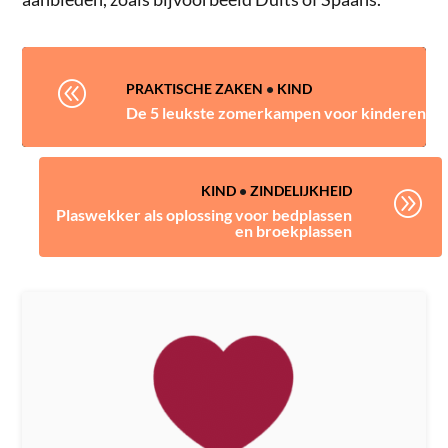
@
PRAKTISCHE ZAKEN
•
KIND
De 5 leukste zomerkampen voor kinderen
KIND
•
ZINDELIJKHEID
A
Plaswekker als oplossing voor bedplassen
en broekplassen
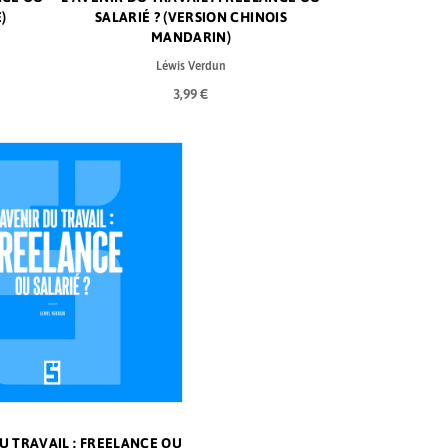
)
SALARIÉ ? (VERSION CHINOIS
MANDARIN)
Léwis Verdun
3,99 €
U TRAVAIL : FREELANCE OU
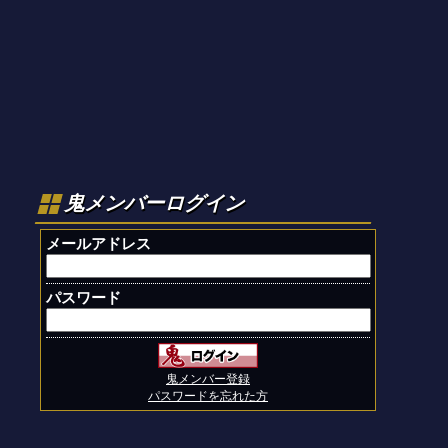
鬼メンバーログイン
メールアドレス
パスワード
鬼メンバー登録
パスワードを忘れた方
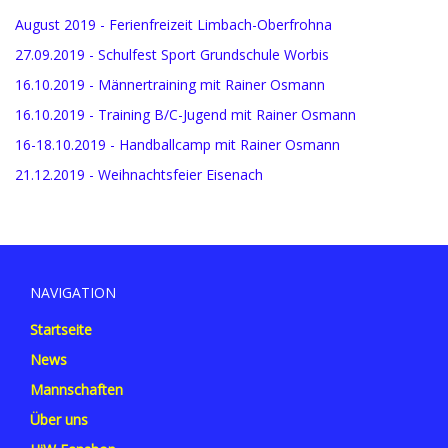
August 2019 - Ferienfreizeit Limbach-Oberfrohna
27.09.2019 - Schulfest Sport Grundschule Worbis
16.10.2019 - Männertraining mit Rainer Osmann
16.10.2019 - Training B/C-Jugend mit Rainer Osmann
16-18.10.2019 - Handballcamp mit Rainer Osmann
21.12.2019 - Weihnachtsfeier Eisenach
NAVIGATION
Startseite
News
Mannschaften
Über uns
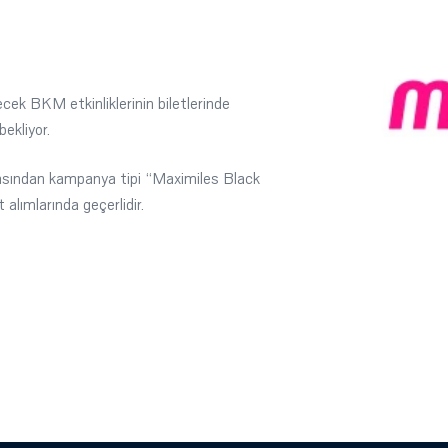
ek BKM etkinliklerinin biletlerinde
bekliyor.
sından kampanya tipi “Maximiles Black
 alımlarında geçerlidir.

══════════

State how many lines of the listing contain the word "Osmann". Give only the number.

- _RESULT FOR THIS EXERCISE_
3